┌─ Exercise passage
Whatever the reason, it fits in with my impression of Mendes as Bond director being too self-concious and pretentious. I had countless moments in SP where I felt as if the director is saying, "look what a clever director I am". Only that a truly clever director is not visible like that.
I agree. I find him not dull, quite the opposite, in his case the understatement of his performance does make even more sense than in Craig´s case. I found his minimal face changes in SP quite amusing.
I liked the humour, set ‘em up and knock ‘em down, but not too much, about the right level for an action movie, without undermining the “serious” action
I liked that they tried to tie in the previous Craig movies, so as to wrap up the annoying loose end that the dubious Quantum concept had become
However as always with Craig Bond I am left hoping, but not believing, that Bond will now be allowed to find his way back to working for a government entity that can be portrayed in a more positive light, rather than having to “go rogue” in every movie
After the Bourne series, Captain America the Winter Soldier and many others, surely it is time to give the governments and secret services a break from being suspect?
└─
┌─ Data listing
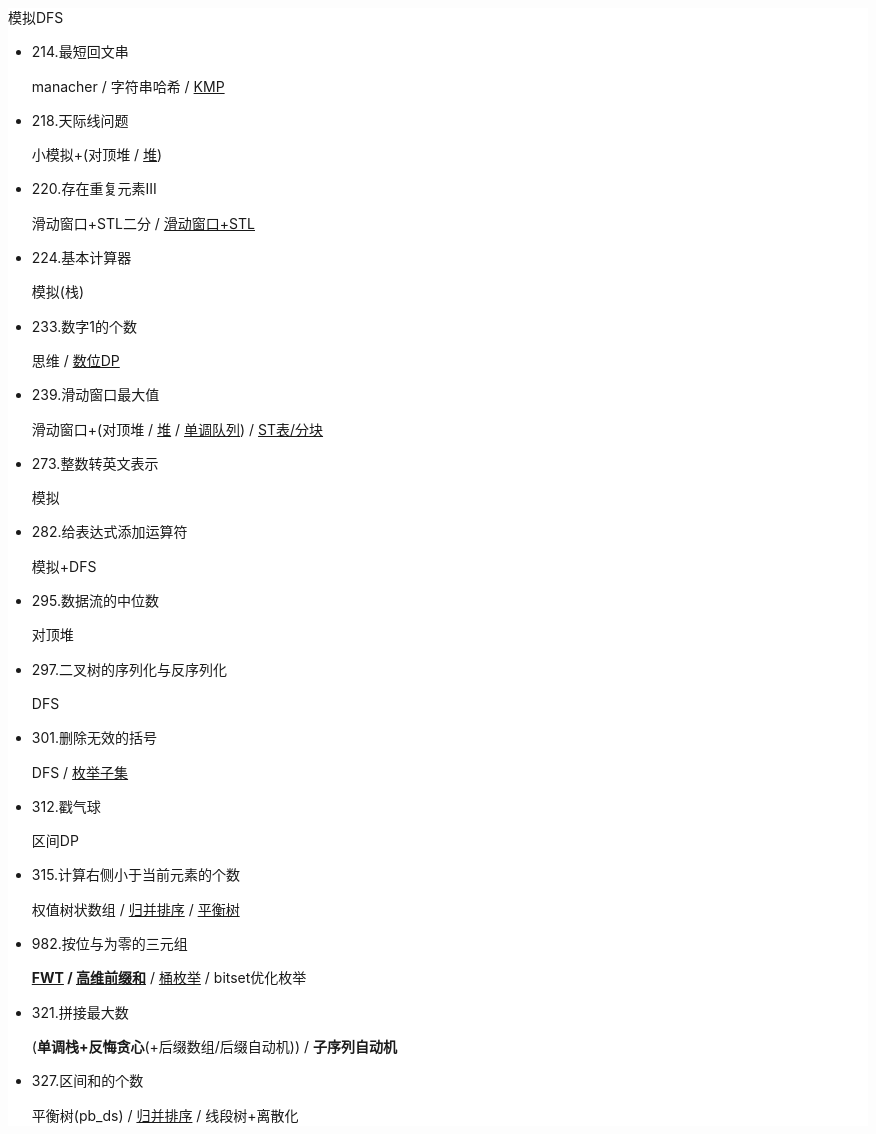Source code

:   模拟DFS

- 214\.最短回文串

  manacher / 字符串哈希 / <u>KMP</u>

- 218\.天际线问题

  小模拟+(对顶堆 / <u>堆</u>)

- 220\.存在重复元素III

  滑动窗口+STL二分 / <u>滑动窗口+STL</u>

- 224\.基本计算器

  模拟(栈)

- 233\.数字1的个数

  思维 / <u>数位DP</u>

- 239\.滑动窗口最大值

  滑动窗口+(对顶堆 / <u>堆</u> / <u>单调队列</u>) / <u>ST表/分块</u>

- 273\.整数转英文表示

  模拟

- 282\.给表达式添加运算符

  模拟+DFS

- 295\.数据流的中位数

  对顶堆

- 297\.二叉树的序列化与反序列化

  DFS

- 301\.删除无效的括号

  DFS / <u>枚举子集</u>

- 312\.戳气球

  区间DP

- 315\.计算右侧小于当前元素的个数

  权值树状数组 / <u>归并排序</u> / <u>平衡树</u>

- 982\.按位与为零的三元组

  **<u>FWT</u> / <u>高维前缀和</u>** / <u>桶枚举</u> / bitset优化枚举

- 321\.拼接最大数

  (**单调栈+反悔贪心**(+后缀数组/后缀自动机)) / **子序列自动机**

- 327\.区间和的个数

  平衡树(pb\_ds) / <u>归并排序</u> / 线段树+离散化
└─
Please reproduce the Bond film discussion above from "Whatever the reason, it" to "SP quite amusing.", word for word.

* [Answer for this exercise]:
Whatever the reason, it fits in with my impression of Mendes as Bond director being too self-concious and pretentious. I had countless moments in SP where I felt as if the director is saying, "look what a clever director I am". Only that a truly clever director is not visible like that.
I agree. I find him not dull, quite the opposite, in his case the understatement of his performance does make even more sense than in Craig´s case. I found his minimal face changes in SP quite amusing.